Segment Open
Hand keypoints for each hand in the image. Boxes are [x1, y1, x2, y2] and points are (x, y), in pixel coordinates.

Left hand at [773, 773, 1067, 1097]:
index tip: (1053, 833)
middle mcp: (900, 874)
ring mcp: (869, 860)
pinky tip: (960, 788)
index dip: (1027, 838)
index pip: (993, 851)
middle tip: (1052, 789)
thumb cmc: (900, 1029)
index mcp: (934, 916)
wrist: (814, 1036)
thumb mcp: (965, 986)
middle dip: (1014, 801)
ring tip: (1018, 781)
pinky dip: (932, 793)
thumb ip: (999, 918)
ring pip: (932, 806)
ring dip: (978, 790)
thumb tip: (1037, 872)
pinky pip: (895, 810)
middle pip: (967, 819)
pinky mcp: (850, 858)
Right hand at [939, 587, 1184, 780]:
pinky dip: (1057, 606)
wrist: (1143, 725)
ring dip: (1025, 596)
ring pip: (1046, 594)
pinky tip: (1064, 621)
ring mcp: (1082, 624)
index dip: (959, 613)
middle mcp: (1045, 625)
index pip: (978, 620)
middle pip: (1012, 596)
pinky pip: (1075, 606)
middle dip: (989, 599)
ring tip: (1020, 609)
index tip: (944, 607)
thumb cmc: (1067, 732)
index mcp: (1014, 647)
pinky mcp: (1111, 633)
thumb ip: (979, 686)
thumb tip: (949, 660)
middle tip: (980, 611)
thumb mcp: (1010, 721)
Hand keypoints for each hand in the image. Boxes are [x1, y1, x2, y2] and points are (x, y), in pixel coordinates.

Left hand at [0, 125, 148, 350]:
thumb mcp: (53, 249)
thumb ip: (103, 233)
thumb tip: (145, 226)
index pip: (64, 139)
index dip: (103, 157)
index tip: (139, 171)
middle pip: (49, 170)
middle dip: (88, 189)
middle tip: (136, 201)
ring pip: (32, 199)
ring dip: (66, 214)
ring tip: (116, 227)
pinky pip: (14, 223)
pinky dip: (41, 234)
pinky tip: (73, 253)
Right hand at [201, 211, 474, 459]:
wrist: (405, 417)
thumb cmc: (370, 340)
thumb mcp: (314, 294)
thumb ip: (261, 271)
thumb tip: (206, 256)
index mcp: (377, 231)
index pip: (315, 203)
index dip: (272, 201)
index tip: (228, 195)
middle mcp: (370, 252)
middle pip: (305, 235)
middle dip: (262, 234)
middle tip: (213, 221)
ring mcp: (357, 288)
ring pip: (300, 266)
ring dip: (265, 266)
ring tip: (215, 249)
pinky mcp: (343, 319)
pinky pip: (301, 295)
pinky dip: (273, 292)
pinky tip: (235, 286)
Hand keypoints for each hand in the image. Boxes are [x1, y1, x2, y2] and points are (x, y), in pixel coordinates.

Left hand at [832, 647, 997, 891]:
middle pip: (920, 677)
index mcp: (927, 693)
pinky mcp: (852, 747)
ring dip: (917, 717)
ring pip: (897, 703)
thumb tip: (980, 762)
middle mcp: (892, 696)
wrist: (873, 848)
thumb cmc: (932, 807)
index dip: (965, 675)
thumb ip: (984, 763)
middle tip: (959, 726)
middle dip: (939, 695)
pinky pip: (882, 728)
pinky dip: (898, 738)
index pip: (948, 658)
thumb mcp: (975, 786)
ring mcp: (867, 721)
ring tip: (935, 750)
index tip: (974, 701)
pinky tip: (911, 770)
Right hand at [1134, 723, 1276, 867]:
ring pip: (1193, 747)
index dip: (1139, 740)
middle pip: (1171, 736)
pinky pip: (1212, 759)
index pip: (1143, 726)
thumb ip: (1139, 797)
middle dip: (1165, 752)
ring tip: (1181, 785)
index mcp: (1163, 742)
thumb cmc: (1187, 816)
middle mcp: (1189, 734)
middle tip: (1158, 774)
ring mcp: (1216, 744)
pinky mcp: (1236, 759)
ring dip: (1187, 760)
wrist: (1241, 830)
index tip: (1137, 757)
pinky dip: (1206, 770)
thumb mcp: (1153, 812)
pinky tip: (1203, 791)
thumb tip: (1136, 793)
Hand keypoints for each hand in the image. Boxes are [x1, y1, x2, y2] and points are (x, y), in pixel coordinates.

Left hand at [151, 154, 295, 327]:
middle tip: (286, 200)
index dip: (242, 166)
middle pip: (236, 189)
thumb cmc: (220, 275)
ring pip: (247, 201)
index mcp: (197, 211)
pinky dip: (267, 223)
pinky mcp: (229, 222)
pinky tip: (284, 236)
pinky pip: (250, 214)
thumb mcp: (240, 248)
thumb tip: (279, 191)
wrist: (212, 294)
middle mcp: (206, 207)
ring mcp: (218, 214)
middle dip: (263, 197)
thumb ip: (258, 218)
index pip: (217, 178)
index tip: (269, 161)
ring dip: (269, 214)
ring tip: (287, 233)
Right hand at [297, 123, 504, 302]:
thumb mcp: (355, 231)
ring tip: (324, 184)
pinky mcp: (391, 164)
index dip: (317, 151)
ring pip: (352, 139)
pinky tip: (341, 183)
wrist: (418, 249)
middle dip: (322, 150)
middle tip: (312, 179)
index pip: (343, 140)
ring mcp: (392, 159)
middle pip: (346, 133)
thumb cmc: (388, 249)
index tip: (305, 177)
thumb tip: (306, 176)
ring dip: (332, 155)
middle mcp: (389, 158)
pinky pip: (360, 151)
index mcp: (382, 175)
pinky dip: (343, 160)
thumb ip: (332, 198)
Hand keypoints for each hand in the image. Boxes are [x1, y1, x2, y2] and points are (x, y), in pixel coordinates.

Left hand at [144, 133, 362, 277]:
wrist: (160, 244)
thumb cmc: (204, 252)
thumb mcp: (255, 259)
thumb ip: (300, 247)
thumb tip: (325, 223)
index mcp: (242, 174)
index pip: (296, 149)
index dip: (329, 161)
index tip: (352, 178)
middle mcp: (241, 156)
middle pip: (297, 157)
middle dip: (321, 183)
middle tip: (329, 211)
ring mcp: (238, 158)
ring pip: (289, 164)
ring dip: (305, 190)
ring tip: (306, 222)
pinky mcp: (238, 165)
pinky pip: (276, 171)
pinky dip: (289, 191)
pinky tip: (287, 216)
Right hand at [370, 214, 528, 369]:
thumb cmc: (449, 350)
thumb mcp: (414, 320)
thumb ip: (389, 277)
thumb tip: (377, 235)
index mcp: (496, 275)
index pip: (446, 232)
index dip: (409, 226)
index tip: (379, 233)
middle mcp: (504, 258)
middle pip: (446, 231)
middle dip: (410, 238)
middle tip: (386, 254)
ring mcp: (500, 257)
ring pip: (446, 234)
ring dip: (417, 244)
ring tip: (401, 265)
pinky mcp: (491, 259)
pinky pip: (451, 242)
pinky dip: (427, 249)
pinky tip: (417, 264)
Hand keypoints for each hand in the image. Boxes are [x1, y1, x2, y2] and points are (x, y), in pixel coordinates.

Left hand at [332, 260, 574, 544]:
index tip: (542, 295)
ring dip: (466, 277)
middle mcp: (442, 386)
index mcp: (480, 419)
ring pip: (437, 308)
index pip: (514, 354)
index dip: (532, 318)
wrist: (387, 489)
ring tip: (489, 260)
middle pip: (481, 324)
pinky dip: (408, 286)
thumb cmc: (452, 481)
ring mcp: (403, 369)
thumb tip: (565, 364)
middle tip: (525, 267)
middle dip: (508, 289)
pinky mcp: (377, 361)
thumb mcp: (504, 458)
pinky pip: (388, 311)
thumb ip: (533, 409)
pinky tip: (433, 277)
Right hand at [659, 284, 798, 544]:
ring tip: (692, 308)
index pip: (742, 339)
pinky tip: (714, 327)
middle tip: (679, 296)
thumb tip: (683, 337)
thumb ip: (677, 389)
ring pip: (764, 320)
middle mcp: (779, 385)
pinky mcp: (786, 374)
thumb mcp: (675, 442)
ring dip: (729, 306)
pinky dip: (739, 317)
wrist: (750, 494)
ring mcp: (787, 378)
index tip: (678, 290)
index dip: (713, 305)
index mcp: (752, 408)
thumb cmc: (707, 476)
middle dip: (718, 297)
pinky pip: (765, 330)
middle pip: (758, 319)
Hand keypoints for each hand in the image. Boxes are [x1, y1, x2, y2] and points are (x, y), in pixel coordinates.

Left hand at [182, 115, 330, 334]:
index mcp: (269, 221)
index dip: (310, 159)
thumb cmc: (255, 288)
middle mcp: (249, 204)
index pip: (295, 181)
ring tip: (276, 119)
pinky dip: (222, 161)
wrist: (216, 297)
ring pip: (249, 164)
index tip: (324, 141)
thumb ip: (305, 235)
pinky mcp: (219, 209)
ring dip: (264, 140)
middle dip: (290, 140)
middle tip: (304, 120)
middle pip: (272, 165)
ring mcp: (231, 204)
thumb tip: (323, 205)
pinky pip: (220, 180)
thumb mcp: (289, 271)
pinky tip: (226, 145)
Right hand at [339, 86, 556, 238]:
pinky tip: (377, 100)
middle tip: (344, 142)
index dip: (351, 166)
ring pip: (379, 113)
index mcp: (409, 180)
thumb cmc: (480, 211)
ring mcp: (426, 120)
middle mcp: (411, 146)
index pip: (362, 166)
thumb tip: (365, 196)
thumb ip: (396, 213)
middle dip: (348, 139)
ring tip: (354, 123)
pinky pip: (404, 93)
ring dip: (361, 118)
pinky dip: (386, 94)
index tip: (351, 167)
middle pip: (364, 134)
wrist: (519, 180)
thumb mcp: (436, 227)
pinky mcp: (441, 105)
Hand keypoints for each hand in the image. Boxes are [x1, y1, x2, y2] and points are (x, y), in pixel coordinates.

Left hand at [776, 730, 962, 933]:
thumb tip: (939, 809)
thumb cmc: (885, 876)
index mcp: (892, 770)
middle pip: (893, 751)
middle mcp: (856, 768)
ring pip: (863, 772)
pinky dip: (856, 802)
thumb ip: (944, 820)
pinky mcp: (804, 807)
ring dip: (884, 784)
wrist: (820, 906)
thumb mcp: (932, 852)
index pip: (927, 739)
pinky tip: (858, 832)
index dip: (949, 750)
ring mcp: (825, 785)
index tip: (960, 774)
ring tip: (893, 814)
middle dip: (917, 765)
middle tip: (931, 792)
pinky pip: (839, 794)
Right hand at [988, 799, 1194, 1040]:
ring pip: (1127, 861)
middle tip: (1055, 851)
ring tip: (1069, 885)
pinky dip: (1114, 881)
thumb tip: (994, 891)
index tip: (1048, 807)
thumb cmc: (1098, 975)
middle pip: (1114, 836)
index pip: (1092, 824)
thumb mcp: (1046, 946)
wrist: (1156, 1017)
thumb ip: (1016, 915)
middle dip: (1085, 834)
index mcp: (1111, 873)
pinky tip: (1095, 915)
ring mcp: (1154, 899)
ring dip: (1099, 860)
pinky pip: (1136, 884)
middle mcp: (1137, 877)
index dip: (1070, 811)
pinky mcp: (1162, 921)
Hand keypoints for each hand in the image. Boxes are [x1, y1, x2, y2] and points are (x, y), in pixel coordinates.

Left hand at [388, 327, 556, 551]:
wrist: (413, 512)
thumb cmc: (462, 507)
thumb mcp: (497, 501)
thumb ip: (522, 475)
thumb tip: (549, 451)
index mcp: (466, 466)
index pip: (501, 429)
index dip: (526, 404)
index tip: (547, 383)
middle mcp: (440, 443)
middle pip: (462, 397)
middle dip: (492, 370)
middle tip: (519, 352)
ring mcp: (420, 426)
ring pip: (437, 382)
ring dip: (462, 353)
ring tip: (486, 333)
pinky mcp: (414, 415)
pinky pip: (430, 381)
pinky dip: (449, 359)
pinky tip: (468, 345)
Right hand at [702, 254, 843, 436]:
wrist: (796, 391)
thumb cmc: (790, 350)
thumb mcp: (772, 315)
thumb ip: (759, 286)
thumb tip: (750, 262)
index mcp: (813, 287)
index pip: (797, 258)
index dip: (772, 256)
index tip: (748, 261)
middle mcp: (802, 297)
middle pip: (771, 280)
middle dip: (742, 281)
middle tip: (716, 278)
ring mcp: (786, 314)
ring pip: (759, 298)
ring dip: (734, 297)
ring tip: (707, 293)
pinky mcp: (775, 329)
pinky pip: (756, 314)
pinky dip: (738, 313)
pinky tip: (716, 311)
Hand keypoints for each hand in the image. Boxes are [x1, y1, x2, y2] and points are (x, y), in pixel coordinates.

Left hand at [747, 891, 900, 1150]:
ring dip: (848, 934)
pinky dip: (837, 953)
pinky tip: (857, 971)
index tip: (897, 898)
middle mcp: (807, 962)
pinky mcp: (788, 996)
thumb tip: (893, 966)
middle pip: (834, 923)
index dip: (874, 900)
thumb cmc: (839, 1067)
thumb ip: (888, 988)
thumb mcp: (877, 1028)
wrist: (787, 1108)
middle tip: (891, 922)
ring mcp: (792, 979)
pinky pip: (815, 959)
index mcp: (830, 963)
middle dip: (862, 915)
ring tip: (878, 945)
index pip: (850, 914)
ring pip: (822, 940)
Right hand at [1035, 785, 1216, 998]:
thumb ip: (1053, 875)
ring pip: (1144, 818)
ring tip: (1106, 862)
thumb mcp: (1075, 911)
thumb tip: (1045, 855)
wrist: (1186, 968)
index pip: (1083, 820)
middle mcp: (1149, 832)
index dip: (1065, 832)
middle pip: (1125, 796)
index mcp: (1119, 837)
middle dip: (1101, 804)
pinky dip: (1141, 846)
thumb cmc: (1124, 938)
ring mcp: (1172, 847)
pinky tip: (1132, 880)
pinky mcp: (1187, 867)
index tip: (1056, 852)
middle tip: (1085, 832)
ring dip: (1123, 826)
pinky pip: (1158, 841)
Segment Closed
## [Try it]
Take the records above and return, word for word, only the lines that fall from the line with "thumb tip: (980, 762)" to the line with "wrist: (212, 294)", both of them included.

## [Solution to the problem]
thumb tip: (980, 762)
middle mcp: (892, 696)
wrist: (873, 848)
thumb cmc: (932, 807)
index dip: (965, 675)
thumb ip: (984, 763)
middle tip: (959, 726)
middle dip: (939, 695)
pinky pip: (882, 728)
pinky dip: (898, 738)
index pip: (948, 658)
thumb mcp: (975, 786)
ring mcp: (867, 721)
ring tip: (935, 750)
index tip: (974, 701)
pinky tip: (911, 770)
Right hand at [1134, 723, 1276, 867]:
ring pip: (1193, 747)
index dip: (1139, 740)
middle pip: (1171, 736)
pinky pip: (1212, 759)
index pip: (1143, 726)
thumb ip: (1139, 797)
middle dip: (1165, 752)
ring tip: (1181, 785)
index mcp: (1163, 742)
thumb cmc: (1187, 816)
middle mcp: (1189, 734)
middle tip: (1158, 774)
ring mcp: (1216, 744)
pinky mcp: (1236, 759)
ring dip: (1187, 760)
wrist: (1241, 830)
index tip: (1137, 757)
pinky dip: (1206, 770)
thumb mcp: (1153, 812)
pinky tip: (1203, 791)
thumb tip: (1136, 793)
Hand keypoints for each hand in the image. Boxes are [x1, y1, x2, y2] and points are (x, y), in pixel coordinates.

Left hand at [151, 154, 295, 327]:
middle tip: (286, 200)
index dip: (242, 166)
middle pip: (236, 189)
thumb cmc: (220, 275)
ring pip: (247, 201)
index mcp: (197, 211)
pinky dip: (267, 223)
pinky mcp: (229, 222)
pinky tip: (284, 236)
pinky pip: (250, 214)
thumb mcp: (240, 248)
thumb tip: (279, 191)
wrist: (212, 294)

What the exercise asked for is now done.